Additionally, the report notes that many workers have also had experiences in caring for family members who were seriously ill, injured, or disabled while working at their current job. 

Access the full report here.


Hi Mike:

This is such an interesting report.  From page 15:

  • Despite the fact that a majority of working adults (75%) say their workplace offers them paid vacation days, less than half of all workers who received paid vacation days used all (35%) or most (14%) of them.

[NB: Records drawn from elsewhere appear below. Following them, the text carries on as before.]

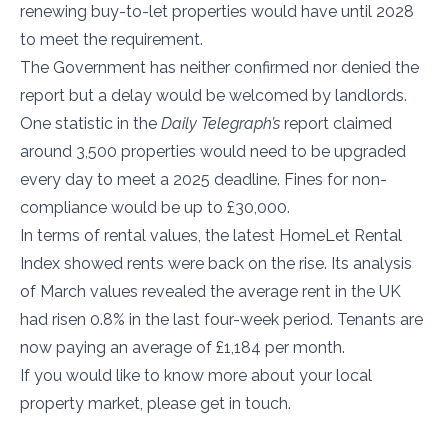
renewing buy-to-let properties would have until 2028
to meet the requirement.
The Government has neither confirmed nor denied the
report but a delay would be welcomed by landlords.
One statistic in the
Daily Telegraph’s
report claimed
around 3,500 properties would need to be upgraded
every day to meet a 2025 deadline. Fines for non-
compliance would be up to £30,000.
In terms of rental values, the latest HomeLet Rental
Index showed rents were back on the rise. Its analysis
of March values revealed the average rent in the UK
had risen 0.8% in the last four-week period. Tenants are
now paying an average of £1,184 per month.
If you would like to know more about your local
property market, please get in touch.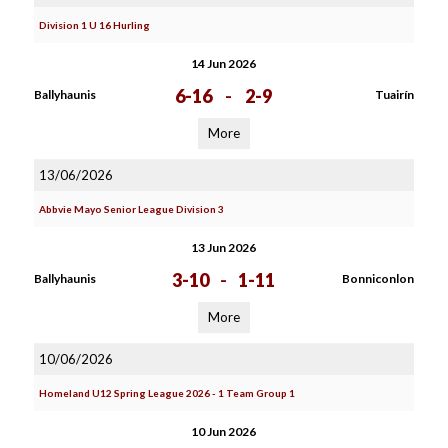
Division 1 U 16 Hurling
14 Jun 2026
6-16
-
2-9
Ballyhaunis
Tuairín
More
13/06/2026
Abbvie Mayo Senior League Division 3
13 Jun 2026
3-10
-
1-11
Ballyhaunis
Bonniconlon
More
10/06/2026
Homeland U12 Spring League 2026 - 1 Team Group 1
10 Jun 2026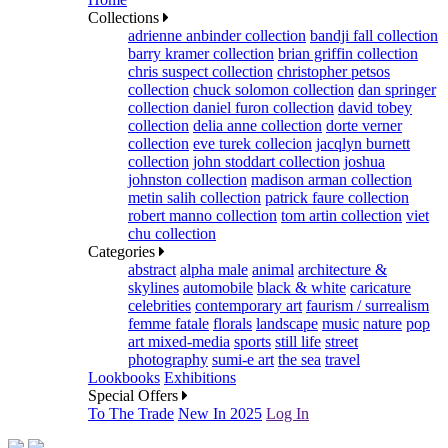
Collections
adrienne anbinder collection
bandji fall collection
barry kramer collection
brian griffin collection
chris suspect collection
christopher petsos
collection
chuck solomon collection
dan springer
collection
daniel furon collection
david tobey
collection
delia anne collection
dorte verner
collection
eve turek collecion
jacqlyn burnett
collection
john stoddart collection
joshua
johnston collection
madison arman collection
metin salih collection
patrick faure collection
robert manno collection
tom artin collection
viet
chu collection
Categories
abstract
alpha male
animal
architecture &
skylines
automobile
black & white
caricature
celebrities
contemporary art
faurism / surrealism
femme fatale
florals
landscape
music
nature
pop
art mixed-media
sports
still life
street
photography
sumi-e art
the sea
travel
Lookbooks
Exhibitions
Special Offers
To The Trade
New In 2025
Log In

Thirty-one percent (31%) used only some of the paid vacation days they received, while 17% of workers used none of their paid vacation days in the past 12 months.
  • While a majority of working adults in average-or high-paying jobs took all or most of their paid vacation days, less than four in ten working adults in low-paying jobs took all or most of their paid vacation days.
  • When given a list of major reasons why they did not take all of their paid vacation days, a majority say they wanted to save them for some other time (60% of working adults with paid vacation days who did not use them all).
  • Fewer adults say they did not use all of their paid vacation because there wouldn’t be enough people to cover their work (32% of working adults with paid vacation days who did not use them all), their workload made it too hard to take a vacation (28%), and working more would help them get ahead at work (25%).

I was wondering if the list included: fear of being replaced and the ability to cash out vacation days (still "vacation days," I guess).  What do others in the community think?  The report suggests that we're all workaholics...with all the health issues that come with it.